Kimberley Strassel sees card check legislation getting pushed aside, primarily because Democrats are getting cold feet. She writes:
Paradoxically, it’s Mr. Reid’s bigger majority that is now hurting him. In 2007, he got every Democrat (save South Dakota’s Tim Johnson, who was out sick) to vote for cloture. But it was an easy vote. Democrats like Mr. Pryor knew the GOP held the filibuster, and that Mr. Bush stood ready with a veto. Now that Mr. Reid has 58 seats, red-state Democrats in particular are worried they might actually have to pass this turkey, infuriating voters and businesses back home.
Mr. Pryor isn’t alone. Fellow Arkansas Democrat Blanche Lincoln voted for cloture in 2007 but is now messaging Mr. Reid that she’s not eager for a repeat. She recently said she doesn’t think “there is a need for this legislation right now,” that the country has bigger problems. What she didn’t mention is that she is also up for re-election next year, and that one potential GOP challenger, Tim Griffin, is already vowing to make card check an issue. South Dakota’s Tim Johnson, Nebraska’s Ben Nelson and others face similar pressure. And it seems unlikely new Senate arrivals such as Colorado’s Mark Udall are eager to make card check an opening vote, especially with visions of United Auto Worker bailouts fresh in voter minds.
Republican “moderates” aren’t eager for card check either. If this were a minimum-wage vote, Maine’s Susan Collins, for example, would be lining up. But polls show more than 80% of Americans disagree with eliminating union ballots. Senate Minority Leader Mitch McConnell has bolstered opposition by turning card check into a litmus test of Mr. Obama’s promise to work with the other side. Even Pennsylvania’s Arlen Specter, the lone GOP vote for card check in 2007, is backpedaling, worried about a 2010 primary challenge.
It is not just that the prospect of card check legislation’s passage has ignited business groups, alerted conservative media, and given Senators (like Arlen Specter) in unsafe seats second-thoughts about taking away secret ballot union elections. Part of the problem now for proponents of card check is that Democrats are not necessarily thrilled to be closely tied to Big Labor. Big Labor has been in the headlines lately – being intransigent on the car bailout and caught up in multiple scandals. It is understandable that Democrats wouldn’t want to cozy up to their newly notorious allies.
It would be one thing if card check were wildly popular with actual voters. But the reverse is true. So why risk a primary challenge and incur negative publicity when voters aren’t going to like the result anyway?
At first blush, card check’s demise might seem like a tremendous victory for Republicans. It’s not every day a defeated party with declining numbers in Congress beats back the number one agenda item of an interest group that spent hundreds of millions of dollars to elect their opponents.
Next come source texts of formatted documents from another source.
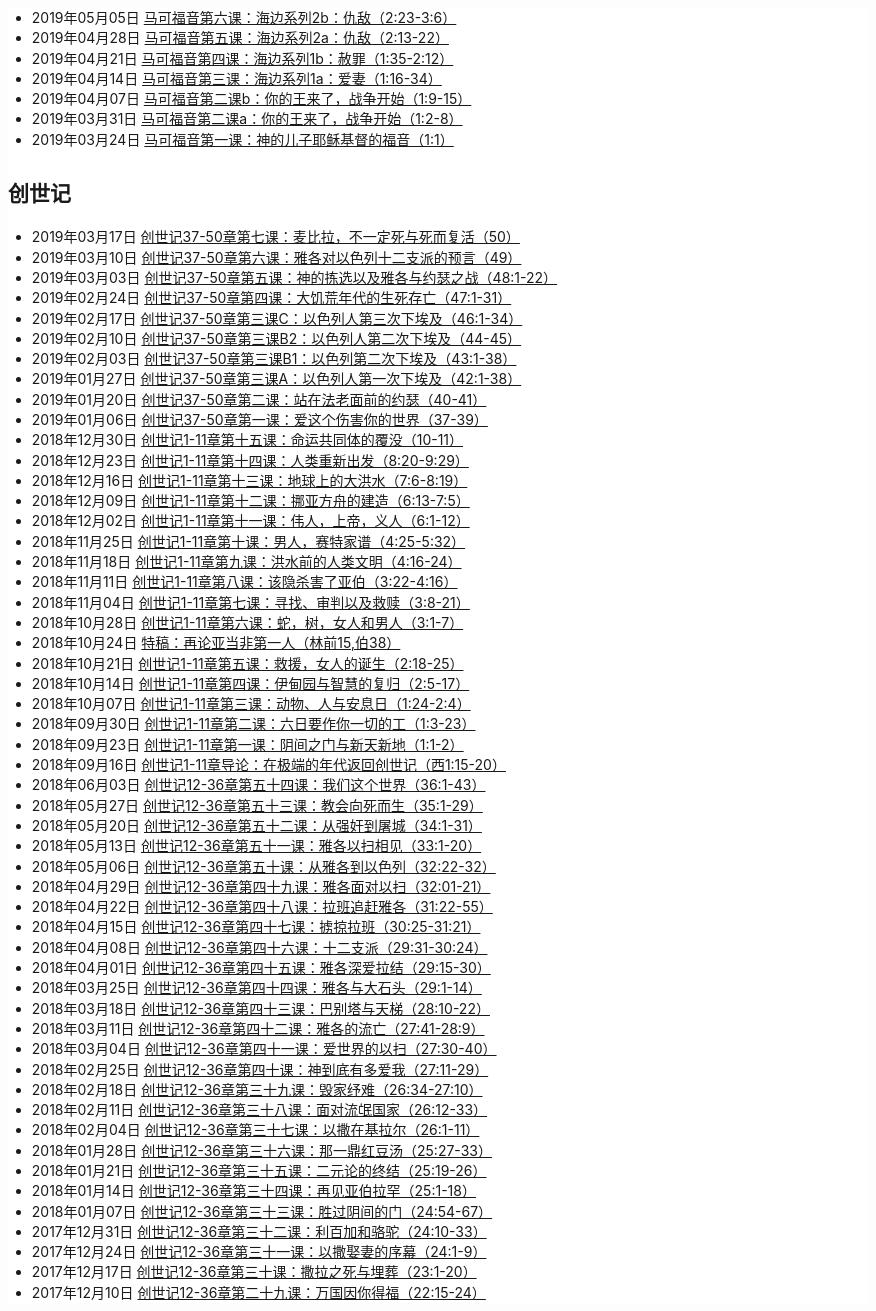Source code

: * 2019年05月05日 [马可福音第六课：海边系列2b：仇敌（2:23-3:6）](/sermons/2019-05-03.html)
* 2019年04月28日 [马可福音第五课：海边系列2a：仇敌（2:13-22）](/sermons/2019-04-26.html)
* 2019年04月21日 [马可福音第四课：海边系列1b：赦罪（1:35-2:12）](/sermons/2019-04-19.html)
* 2019年04月14日 [马可福音第三课：海边系列1a：爱妻（1:16-34）](/sermons/2019-04-12.html)
* 2019年04月07日 [马可福音第二课b：你的王来了，战争开始（1:9-15）](/sermons/2019-04-05.html)
* 2019年03月31日 [马可福音第二课a：你的王来了，战争开始（1:2-8）](/sermons/2019-03-29.html)
* 2019年03月24日 [马可福音第一课：神的儿子耶稣基督的福音（1:1）](/sermons/2019-03-23.html)

## 创世记

* 2019年03月17日 [创世记37-50章第七课：麦比拉，不一定死与死而复活（50）](/sermons/2019-03-15.html)
* 2019年03月10日 [创世记37-50章第六课：雅各对以色列十二支派的预言（49）](/sermons/2019-03-08.html)
* 2019年03月03日 [创世记37-50章第五课：神的拣选以及雅各与约瑟之战（48:1-22）](/sermons/2019-03-01.html)
* 2019年02月24日 [创世记37-50章第四课：大饥荒年代的生死存亡（47:1-31）](/sermons/2019-02-22.html)
* 2019年02月17日 [创世记37-50章第三课C：以色列人第三次下埃及（46:1-34）](/sermons/2019-02-15.html)
* 2019年02月10日 [创世记37-50章第三课B2：以色列人第二次下埃及（44-45）](/sermons/2019-02-08.html)
* 2019年02月03日 [创世记37-50章第三课B1：以色列第二次下埃及（43:1-38）](/sermons/2019-02-01.html)
* 2019年01月27日 [创世记37-50章第三课A：以色列人第一次下埃及（42:1-38）](/sermons/2019-01-25.html)
* 2019年01月20日 [创世记37-50章第二课：站在法老面前的约瑟（40-41）](/sermons/2019-01-18.html)
* 2019年01月06日 [创世记37-50章第一课：爱这个伤害你的世界（37-39）](/sermons/2019-01-04.html)
* 2018年12月30日 [创世记1-11章第十五课：命运共同体的覆没（10-11）](/sermons/2018-12-28.html)
* 2018年12月23日 [创世记1-11章第十四课：人类重新出发（8:20-9:29）](/sermons/2018-12-21.html)
* 2018年12月16日 [创世记1-11章第十三课：地球上的大洪水（7:6-8:19）](/sermons/2018-12-14.html)
* 2018年12月09日 [创世记1-11章第十二课：挪亚方舟的建造（6:13-7:5）](/sermons/2018-12-07.html)
* 2018年12月02日 [创世记1-11章第十一课：伟人，上帝，义人（6:1-12）](/sermons/2018-11-30.html)
* 2018年11月25日 [创世记1-11章第十课：男人，赛特家谱（4:25-5:32）](/sermons/2018-11-23.html)
* 2018年11月18日 [创世记1-11章第九课：洪水前的人类文明（4:16-24）](/sermons/2018-11-16.html)
* 2018年11月11日 [创世记1-11章第八课：该隐杀害了亚伯（3:22-4:16）](/sermons/2018-11-09.html)
* 2018年11月04日 [创世记1-11章第七课：寻找、审判以及救赎（3:8-21）](/sermons/2018-11-02.html)
* 2018年10月28日 [创世记1-11章第六课：蛇，树，女人和男人（3:1-7）](/sermons/2018-10-27.html)
* 2018年10月24日 [特稿：再论亚当非第一人（林前15,伯38）](/sermons/2018-10-24.html)
* 2018年10月21日 [创世记1-11章第五课：救援，女人的诞生（2:18-25）](/sermons/2018-10-19.html)
* 2018年10月14日 [创世记1-11章第四课：伊甸园与智慧的复归（2:5-17）](/sermons/2018-10-12.html)
* 2018年10月07日 [创世记1-11章第三课：动物、人与安息日（1:24-2:4）](/sermons/2018-10-05.html)
* 2018年09月30日 [创世记1-11章第二课：六日要作你一切的工（1:3-23）](/sermons/2018-09-28.html)
* 2018年09月23日 [创世记1-11章第一课：阴间之门与新天新地（1:1-2）](/sermons/2018-09-21.html)
* 2018年09月16日 [创世记1-11章导论：在极端的年代返回创世记（西1:15-20）](/sermons/2018-09-15.html)
* 2018年06月03日 [创世记12-36章第五十四课：我们这个世界（36:1-43）](/sermons/2018-06-01.html)
* 2018年05月27日 [创世记12-36章第五十三课：教会向死而生（35:1-29）](/sermons/2018-05-25.html)
* 2018年05月20日 [创世记12-36章第五十二课：从强奸到屠城（34:1-31）](/sermons/2018-05-18.html)
* 2018年05月13日 [创世记12-36章第五十一课：雅各以扫相见（33:1-20）](/sermons/2018-05-11.html)
* 2018年05月06日 [创世记12-36章第五十课：从雅各到以色列（32:22-32）](/sermons/2018-05-04.html)
* 2018年04月29日 [创世记12-36章第四十九课：雅各面对以扫（32:01-21）](/sermons/2018-04-27.html)
* 2018年04月22日 [创世记12-36章第四十八课：拉班追赶雅各（31:22-55）](/sermons/2018-04-20.html)
* 2018年04月15日 [创世记12-36章第四十七课：掳掠拉班（30:25-31:21）](/sermons/2018-04-13.html)
* 2018年04月08日 [创世记12-36章第四十六课：十二支派（29:31-30:24）](/sermons/2018-04-06.html)
* 2018年04月01日 [创世记12-36章第四十五课：雅各深爱拉结（29:15-30）](/sermons/2018-03-30.html)
* 2018年03月25日 [创世记12-36章第四十四课：雅各与大石头（29:1-14）](/sermons/2018-03-23.html)
* 2018年03月18日 [创世记12-36章第四十三课：巴别塔与天梯（28:10-22）](/sermons/2018-03-16.html)
* 2018年03月11日 [创世记12-36章第四十二课：雅各的流亡（27:41-28:9）](/sermons/2018-03-11.html)
* 2018年03月04日 [创世记12-36章第四十一课：爱世界的以扫（27:30-40）](/sermons/2018-03-04.html)
* 2018年02月25日 [创世记12-36章第四十课：神到底有多爱我（27:11-29）](/sermons/2018-02-23.html)
* 2018年02月18日 [创世记12-36章第三十九课：毁家纾难（26:34-27:10）](/sermons/2018-02-18.html)
* 2018年02月11日 [创世记12-36章第三十八课：面对流氓国家（26:12-33）](/sermons/2018-02-11.html)
* 2018年02月04日 [创世记12-36章第三十七课：以撒在基拉尔（26:1-11）](/sermons/2018-02-03.html)
* 2018年01月28日 [创世记12-36章第三十六课：那一鼎红豆汤（25:27-33）](/sermons/2018-01-27.html)
* 2018年01月21日 [创世记12-36章第三十五课：二元论的终结（25:19-26）](/sermons/2018-01-20.html)
* 2018年01月14日 [创世记12-36章第三十四课：再见亚伯拉罕（25:1-18）](/sermons/2018-01-14.html)
* 2018年01月07日 [创世记12-36章第三十三课：胜过阴间的门（24:54-67）](/sermons/2018-01-05.html)
* 2017年12月31日 [创世记12-36章第三十二课：利百加和骆驼（24:10-33）](/sermons/2017-12-31.html)
* 2017年12月24日 [创世记12-36章第三十一课：以撒娶妻的序幕（24:1-9）](/sermons/2017-12-24.html)
* 2017年12月17日 [创世记12-36章第三十课：撒拉之死与埋葬（23:1-20）](/sermons/2017-12-17.html)
* 2017年12月10日 [创世记12-36章第二十九课：万国因你得福（22:15-24）](/sermons/2017-12-09.html)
But it would also be a very good development for Democrats.
Democrats this year will be struggling mightily to steady the economy and silence accusations that they are just as beholden to special interest groups as are Republicans. Expanding unionization and instituting a whole new scheme of mandatory arbitration on American businesses isn’t going to make the former any easier. And delivering an unpopular legislative trophy to Big Labor won’t do much for the latter. What better way to make the case for their own stewardship of the economy, and to help forge a broader majority, than to sidestep this a huge pothole?